• [Work item] Line tally for the word "expiredA": count the lines below that contain it and reply with the number alone.

(Supplied data begins)

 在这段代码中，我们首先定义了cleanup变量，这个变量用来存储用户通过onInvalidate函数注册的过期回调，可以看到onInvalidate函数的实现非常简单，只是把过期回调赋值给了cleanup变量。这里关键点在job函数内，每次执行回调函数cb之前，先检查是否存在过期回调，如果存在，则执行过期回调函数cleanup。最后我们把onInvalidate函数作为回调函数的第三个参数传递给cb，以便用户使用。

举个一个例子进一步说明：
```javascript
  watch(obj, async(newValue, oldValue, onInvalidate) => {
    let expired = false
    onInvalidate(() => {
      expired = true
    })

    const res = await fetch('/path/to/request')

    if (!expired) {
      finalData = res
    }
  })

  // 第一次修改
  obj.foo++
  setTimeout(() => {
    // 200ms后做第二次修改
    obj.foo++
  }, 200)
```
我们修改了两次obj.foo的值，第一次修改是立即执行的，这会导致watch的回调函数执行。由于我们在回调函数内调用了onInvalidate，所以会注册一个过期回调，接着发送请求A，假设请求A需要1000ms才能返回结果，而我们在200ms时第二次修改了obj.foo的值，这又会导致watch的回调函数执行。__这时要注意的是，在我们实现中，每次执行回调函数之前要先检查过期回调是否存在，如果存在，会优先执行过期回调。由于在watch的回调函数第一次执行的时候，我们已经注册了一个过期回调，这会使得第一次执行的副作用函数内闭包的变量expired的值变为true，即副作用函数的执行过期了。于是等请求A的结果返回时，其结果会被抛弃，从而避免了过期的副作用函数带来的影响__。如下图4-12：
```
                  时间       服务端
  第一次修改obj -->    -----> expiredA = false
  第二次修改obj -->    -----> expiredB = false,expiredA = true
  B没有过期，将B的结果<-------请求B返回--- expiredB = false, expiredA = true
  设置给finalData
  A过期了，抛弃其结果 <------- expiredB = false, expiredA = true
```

(Supplied data ends)

• [Worked solution] 4